Early Childhood Learning and Care

Early Childhood Learning and Care

In the 1830s and 1840s Dr. Samuel Morton measured human skulls sent to him from all over the world by filling them with pepper seeds and then poured the seeds into tin measuring cans to determine the size of each skull.  He concluded that persons of African descent had the smallest crania and therefore the least capacity for complex human thought. Later on he improved the uniformity of the cranial filler by switching from pepper seeds to metal pellets. Dr. Morton graduated from the University of Pennsylvania Medical School in 1820 and earned another degree from the University of Edinburgh in Scotland.  He became the inspiration for a series of subsequent and quite famous American scientists in other fields, both North and South, who also pursued race science to buttress the race conceit of inherent white superiority.

Complicity: How the North Promoted, Prolonged and Profited from Slavery, pp. 182-185, by Farrow, Lang and Frank, Ballantine Books, 2005.
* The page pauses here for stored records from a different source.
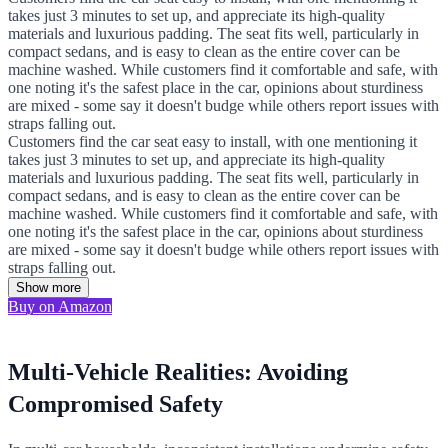
takes just 3 minutes to set up, and appreciate its high-quality
materials and luxurious padding. The seat fits well, particularly in
compact sedans, and is easy to clean as the entire cover can be
machine washed. While customers find it comfortable and safe, with
one noting it's the safest place in the car, opinions about sturdiness
are mixed - some say it doesn't budge while others report issues with
straps falling out.
Customers find the car seat easy to install, with one mentioning it
takes just 3 minutes to set up, and appreciate its high-quality
materials and luxurious padding. The seat fits well, particularly in
compact sedans, and is easy to clean as the entire cover can be
machine washed. While customers find it comfortable and safe, with
one noting it's the safest place in the car, opinions about sturdiness
are mixed - some say it doesn't budge while others report issues with
straps falling out.
Show more
Buy on Amazon
Multi-Vehicle Realities: Avoiding
Compromised Safety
At present some recognized academic leaders in the early childhood learning field are promoting a framework of pernicious premises that reverberate with the overtones of race-based science from the past.  Some of these analysts contend:

  1. Children have damaged, under-developed brains when they do not receive the love (lots of hugs), attention and home support (such as reading to children) at an early age.
  2. As a result, these children do not grow up with the ability to do the kind of critical thinking needed to compete in modern society.
  3. Once these children reach the age of 7 or 8 it is basically too late to do anything to undo the brain damage they have suffered.
  4. Low-wealth families do not provide the love, attention and home support that middle and upper-income families provide.
  5. Therefore, children who grow up in low-wealth families are at much greater risk of not having normal, well-developed, healthy brains capable of mainstream critical thinking because low-wealth families do not provide the kind of love, attention and home support that middle and upper wealth families provide.
  6. Therefore, we need to provide more funding for early childhood learning for low-wealth children to compensate for the failure of their families to love and support them and the consequent threat of damage to their brains.
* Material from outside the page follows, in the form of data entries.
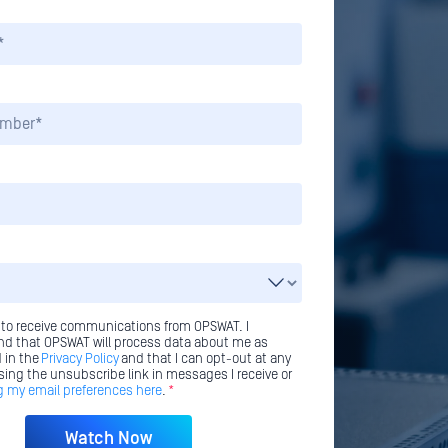
 to receive communications from OPSWAT. I
d that OPSWAT will process data about me as
 in the
Privacy Policy
and that I can opt-out at any
sing the unsubscribe link in messages I receive or
 my email preferences here
.
*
In one public hearing a leading academic advocate, to illustrate this analysis, displayed a huge two-dimensional graphic of the cross-section of two brains.  One graphic showed delightful warm colors marking the different cognitive centers of what she called a “normal, healthy brain”.  The other graphic illustrated smaller cognitive centers, primarily in solid black color, to illustrate the “under-developed damaged brain more likely to become violent”.  In the context of the audience was encouraged to infer that the under-developed brain was that of an unloved low-wealth child.

In this past year several distinguished researchers and research institutions have associated themselves with this kind of analysis that encourages the inference that children of low-wealth families are to a significant extent trapped in an inescapable matrix that marks them with the stigma of deprivation and the stamp of inferiority.  Our sense is that the focus on “class” is an effort to create a politically acceptable proxy for “race”.  Worst of all, these analyses are coming from individuals and institutions who are positioned at the forefront of the fight for new policies and increased funding for early childhood learning and children at-risk.  Their analyses of choice are like the fruit of the deadly nightshade: attractive on the outside, but deadly when swallowed.
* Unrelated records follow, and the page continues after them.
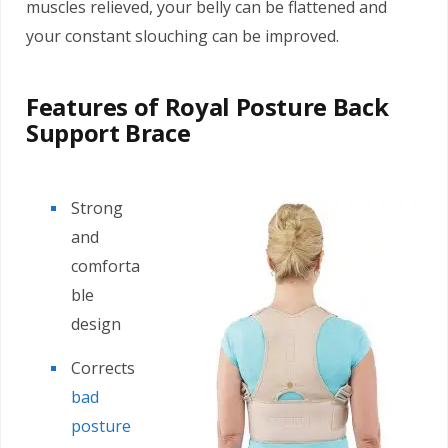
muscles relieved, your belly can be flattened and
your constant slouching can be improved.
Features of Royal Posture Back
Support Brace
Strong
and
comforta
ble
design
Corrects
bad
posture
These analyses demean and diminish people of color and low wealth as unworthy in order to justify not including them in a meaningful way in the formation and implementation of new early childhood learning policies.  If this strategy succeeds, it will leave people of color and people of low-wealth, and their organizational representatives, marginalized and dependent on those who have always dominated the policy process and who created the very conditions from which people of low-wealth and of color are seeking substantial relief.

Southern Echo, in conjunction with several grassroots community organizations in the Mississippi Delta and leading consultants in the field, is undertaking a 3-stage approach to rebut this new phase of race science and to build a different kind of early childhood learning policy framework in the State of Mississippi:

  1. Research: Generate research and analyses by persons with the kinds of credentials in their fields that will enable us to rebut the race science, withstand the anticipated intense pressure that will come from formidable establishment institutions, and most important, that will assist us to fashion suitable and appropriate early childhood learning policies and practices.
  2. Policy formation: Build upon the research and analyses to create an early childhood policy formation framework, involving especially the broad base of stakeholders of color and of low-wealth, to effectively address the needs and interests of children of color and of low wealth.
  3. Community organizing strategy: Build upon the process of bringing stakeholders together in the policy formation phase to create a coalition of organizations, community leaders and activists to move from policy formation to policy adoption at the state and local levels, and further use the organizational framework to ensure implementation of the early childhood learning policies that have been adopted.